Create Private DNS zone
Sign in to Azure portal, create a new resource, search for private dns, select Private DNS zone
Choose your own subscription and resource group (preferably in the same group as the virtual network you need to use) and enter your private domain name in Name. E.g. internal.edi.wang
Once the creation is complete, you can see a default @ record
Click + Record set to add a test record, for example, empowerall.internal.edi.wang, which is an A record, pointing to the intranet address 192.168.101
Azure DNS also supports a variety of common record types, such as TXT, CNAME, MX, and so on. Here I add another TXT record:
Once added, you can see these two records
Link Virtual Network
After the records are configured, we need to associate this DNS domain to our own network, and then Azure VMs or your on-premises bridge to Azure can use this DNS.
Click +Add under Virtual network links
Type a name you like in Link name, this won't affect the DNS usage. Choose an existing network in Virtual network, which is the very network that my VMs on Azure are associated.
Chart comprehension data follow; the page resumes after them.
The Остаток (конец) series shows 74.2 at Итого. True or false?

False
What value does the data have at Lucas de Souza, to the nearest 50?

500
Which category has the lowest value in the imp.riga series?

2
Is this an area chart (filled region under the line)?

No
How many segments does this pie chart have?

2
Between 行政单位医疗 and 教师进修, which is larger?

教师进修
If you want to use it in your own on-premises environment, you can also bridge your on-premises computer to Azure Virtual Network, but it's not discussed in this article for now.
Test DNS Records
Launch a VM that is associated with the above virtual network. In my case, it's a Windows Server Core machine.
Use Powershell command to check DNS records
Resolve-DnsName <domain name> -type <record type>
And they are not accessible on the public internet.